Notifikasi media sosial, pesan singkat, hingga godaan game online sering kali lebih menarik perhatian dibandingkan buku pelajaran. Akibatnya, waktu belajar yang seharusnya produktif terpecah-pecah dan tidak fokus. Banyak siswa akhirnya lebih sibuk berpindah dari satu aplikasi ke aplikasi lain, alih-alih mendalami materi.
Penelitian menunjukkan bahwa multitasking dengan ponsel dapat menurunkan daya ingat jangka pendek dan mengurangi kualitas pemahaman. Artinya, semakin sering otak teralihkan oleh layar ponsel, semakin sulit bagi pelajar untuk benar-benar menyerap pengetahuan.

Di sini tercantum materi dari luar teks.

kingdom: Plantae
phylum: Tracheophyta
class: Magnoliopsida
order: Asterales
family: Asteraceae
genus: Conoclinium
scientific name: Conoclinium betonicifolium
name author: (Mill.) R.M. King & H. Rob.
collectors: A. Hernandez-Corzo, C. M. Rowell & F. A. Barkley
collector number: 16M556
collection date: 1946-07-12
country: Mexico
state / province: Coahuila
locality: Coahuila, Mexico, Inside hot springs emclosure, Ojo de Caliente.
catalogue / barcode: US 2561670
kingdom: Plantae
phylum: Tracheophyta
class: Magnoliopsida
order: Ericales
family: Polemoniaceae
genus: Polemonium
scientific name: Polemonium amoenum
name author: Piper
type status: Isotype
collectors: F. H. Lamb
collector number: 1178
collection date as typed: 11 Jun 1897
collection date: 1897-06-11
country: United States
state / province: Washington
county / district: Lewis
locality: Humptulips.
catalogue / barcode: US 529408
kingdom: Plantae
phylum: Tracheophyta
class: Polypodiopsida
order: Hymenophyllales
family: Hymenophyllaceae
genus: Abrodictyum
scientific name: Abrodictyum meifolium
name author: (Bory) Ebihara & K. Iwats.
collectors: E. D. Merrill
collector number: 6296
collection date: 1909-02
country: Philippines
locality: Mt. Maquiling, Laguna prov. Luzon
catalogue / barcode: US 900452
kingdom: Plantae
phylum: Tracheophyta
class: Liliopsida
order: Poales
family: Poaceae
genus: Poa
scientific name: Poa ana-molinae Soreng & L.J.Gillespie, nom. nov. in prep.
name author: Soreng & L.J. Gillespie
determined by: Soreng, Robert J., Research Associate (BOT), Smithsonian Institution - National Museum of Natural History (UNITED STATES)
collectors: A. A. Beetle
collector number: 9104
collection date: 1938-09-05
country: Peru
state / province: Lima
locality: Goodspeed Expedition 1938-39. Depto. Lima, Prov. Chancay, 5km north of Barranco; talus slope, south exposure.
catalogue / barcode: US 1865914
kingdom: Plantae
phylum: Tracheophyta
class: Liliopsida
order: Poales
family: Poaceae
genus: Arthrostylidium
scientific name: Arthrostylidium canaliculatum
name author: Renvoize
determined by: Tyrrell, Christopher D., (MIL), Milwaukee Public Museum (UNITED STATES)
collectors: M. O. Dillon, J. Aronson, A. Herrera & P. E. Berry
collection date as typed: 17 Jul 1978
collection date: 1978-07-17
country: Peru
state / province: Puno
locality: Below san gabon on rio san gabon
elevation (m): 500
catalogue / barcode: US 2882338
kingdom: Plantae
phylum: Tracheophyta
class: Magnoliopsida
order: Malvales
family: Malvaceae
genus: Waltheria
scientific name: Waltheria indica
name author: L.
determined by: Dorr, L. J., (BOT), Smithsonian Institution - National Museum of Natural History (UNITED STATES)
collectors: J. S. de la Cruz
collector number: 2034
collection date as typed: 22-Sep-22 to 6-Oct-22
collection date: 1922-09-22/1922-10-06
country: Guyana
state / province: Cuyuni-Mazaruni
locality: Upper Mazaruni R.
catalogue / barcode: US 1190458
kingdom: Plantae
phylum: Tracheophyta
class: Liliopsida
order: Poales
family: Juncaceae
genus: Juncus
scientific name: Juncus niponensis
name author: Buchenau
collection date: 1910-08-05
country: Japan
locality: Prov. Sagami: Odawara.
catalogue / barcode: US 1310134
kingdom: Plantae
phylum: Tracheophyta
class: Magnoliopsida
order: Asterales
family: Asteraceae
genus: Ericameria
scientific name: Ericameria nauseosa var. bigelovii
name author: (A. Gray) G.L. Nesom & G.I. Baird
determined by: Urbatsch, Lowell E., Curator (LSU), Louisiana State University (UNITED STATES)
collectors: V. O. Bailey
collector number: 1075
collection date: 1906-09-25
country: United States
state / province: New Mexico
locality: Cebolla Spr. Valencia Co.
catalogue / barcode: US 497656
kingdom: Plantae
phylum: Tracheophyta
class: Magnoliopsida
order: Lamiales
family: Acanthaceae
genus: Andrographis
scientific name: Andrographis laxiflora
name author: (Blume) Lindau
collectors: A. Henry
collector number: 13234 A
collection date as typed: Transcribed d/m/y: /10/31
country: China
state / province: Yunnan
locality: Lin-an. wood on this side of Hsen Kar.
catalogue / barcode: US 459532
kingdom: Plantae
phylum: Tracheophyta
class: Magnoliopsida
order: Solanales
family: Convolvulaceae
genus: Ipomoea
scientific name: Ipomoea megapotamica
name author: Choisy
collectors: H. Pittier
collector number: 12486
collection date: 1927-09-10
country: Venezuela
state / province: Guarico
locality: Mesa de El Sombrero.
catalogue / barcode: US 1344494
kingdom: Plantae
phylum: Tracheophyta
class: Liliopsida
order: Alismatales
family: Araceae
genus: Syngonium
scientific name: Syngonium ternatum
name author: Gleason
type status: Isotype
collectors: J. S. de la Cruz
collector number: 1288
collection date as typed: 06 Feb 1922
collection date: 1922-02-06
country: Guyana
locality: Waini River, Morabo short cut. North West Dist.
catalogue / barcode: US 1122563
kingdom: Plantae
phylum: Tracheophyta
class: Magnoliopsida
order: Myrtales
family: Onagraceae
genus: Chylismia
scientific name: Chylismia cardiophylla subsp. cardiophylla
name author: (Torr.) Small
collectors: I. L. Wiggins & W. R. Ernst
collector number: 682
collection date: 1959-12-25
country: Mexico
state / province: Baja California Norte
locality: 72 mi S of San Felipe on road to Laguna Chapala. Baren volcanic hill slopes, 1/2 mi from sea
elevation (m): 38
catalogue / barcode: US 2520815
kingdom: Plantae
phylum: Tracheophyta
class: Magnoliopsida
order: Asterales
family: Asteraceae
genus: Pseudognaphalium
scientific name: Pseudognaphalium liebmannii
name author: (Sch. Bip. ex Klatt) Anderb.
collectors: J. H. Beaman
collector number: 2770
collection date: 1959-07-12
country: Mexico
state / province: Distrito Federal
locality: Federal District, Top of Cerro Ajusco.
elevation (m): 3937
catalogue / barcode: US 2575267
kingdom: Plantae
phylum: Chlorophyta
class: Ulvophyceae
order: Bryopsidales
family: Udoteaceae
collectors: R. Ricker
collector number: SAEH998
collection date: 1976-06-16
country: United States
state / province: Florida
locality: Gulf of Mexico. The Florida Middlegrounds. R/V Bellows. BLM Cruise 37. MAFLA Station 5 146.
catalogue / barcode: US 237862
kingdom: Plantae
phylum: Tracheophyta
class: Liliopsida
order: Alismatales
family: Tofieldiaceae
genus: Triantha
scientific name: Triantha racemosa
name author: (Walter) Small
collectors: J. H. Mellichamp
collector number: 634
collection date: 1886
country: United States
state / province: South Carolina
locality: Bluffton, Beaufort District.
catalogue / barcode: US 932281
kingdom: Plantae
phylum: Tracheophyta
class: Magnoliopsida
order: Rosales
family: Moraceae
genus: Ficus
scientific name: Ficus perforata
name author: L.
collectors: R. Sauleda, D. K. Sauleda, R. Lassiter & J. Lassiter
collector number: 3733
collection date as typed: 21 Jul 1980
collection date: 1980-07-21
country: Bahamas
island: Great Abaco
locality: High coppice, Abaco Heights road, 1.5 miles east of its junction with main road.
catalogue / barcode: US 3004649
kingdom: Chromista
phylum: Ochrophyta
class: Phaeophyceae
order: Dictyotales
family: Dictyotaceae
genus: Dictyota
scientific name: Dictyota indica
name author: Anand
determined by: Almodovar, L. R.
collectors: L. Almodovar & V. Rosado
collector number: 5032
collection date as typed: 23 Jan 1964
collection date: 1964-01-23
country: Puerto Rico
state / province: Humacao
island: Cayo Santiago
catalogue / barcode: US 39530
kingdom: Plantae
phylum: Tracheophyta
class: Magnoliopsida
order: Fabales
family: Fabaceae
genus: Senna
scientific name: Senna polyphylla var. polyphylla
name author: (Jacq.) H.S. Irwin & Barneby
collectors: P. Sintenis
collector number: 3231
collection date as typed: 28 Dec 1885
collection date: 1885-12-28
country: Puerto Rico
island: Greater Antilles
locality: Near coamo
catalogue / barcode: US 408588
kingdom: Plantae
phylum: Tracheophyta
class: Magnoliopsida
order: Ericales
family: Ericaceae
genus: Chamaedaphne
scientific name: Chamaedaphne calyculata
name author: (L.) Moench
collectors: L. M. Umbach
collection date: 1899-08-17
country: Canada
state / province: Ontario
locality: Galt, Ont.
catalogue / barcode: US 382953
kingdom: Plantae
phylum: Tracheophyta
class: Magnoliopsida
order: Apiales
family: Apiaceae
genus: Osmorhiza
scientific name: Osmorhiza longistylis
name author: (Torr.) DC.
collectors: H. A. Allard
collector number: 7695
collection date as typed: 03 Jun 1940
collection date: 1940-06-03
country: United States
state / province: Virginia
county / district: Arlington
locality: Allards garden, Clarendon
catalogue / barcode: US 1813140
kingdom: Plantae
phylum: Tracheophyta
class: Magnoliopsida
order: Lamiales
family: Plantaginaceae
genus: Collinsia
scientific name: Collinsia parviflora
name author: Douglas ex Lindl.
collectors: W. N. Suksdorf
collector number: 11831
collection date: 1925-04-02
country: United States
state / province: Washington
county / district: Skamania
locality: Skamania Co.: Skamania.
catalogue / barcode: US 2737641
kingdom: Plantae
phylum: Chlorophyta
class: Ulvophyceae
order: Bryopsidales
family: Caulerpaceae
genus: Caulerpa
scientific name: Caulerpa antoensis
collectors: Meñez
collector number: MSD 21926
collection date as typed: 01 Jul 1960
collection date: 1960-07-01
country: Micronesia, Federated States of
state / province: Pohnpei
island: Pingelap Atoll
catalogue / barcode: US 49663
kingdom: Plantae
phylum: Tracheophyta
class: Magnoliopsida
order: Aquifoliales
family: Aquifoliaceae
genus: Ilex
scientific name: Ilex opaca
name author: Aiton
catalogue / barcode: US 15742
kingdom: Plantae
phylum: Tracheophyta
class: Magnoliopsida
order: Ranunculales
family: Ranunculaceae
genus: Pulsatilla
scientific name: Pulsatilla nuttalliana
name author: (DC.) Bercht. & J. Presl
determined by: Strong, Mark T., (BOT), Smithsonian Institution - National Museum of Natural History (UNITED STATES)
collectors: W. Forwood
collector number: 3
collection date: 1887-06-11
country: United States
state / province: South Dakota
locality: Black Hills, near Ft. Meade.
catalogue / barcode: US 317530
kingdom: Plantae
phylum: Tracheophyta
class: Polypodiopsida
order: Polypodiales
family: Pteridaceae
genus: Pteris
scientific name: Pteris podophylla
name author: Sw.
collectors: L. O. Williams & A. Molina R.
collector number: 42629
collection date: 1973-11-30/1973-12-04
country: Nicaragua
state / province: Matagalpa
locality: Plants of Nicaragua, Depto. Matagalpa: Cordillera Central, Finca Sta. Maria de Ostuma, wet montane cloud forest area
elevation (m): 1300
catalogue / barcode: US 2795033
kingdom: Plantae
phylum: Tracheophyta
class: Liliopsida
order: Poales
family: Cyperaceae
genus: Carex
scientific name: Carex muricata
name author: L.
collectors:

Menurut saya, gawai memang ibarat dua mata pisau. Jika digunakan dengan bijak, ia bisa menjadi penunjang belajar yang luar biasa. Namun, jika tidak dikendalikan, ponsel justru menjelma menjadi penghambat konsentrasi. Solusinya bukan melarang penggunaan ponsel sama sekali, melainkan mendidik pelajar agar mampu mengatur waktu, membatasi distraksi, dan memanfaatkan gawai secara tepat guna.
Belajar membutuhkan fokus. Maka, pertanyaannya kembali pada diri kita masing-masing: apakah ponsel akan menjadi sahabat dalam menuntut ilmu, atau justru musuh yang merampas perhatian kita?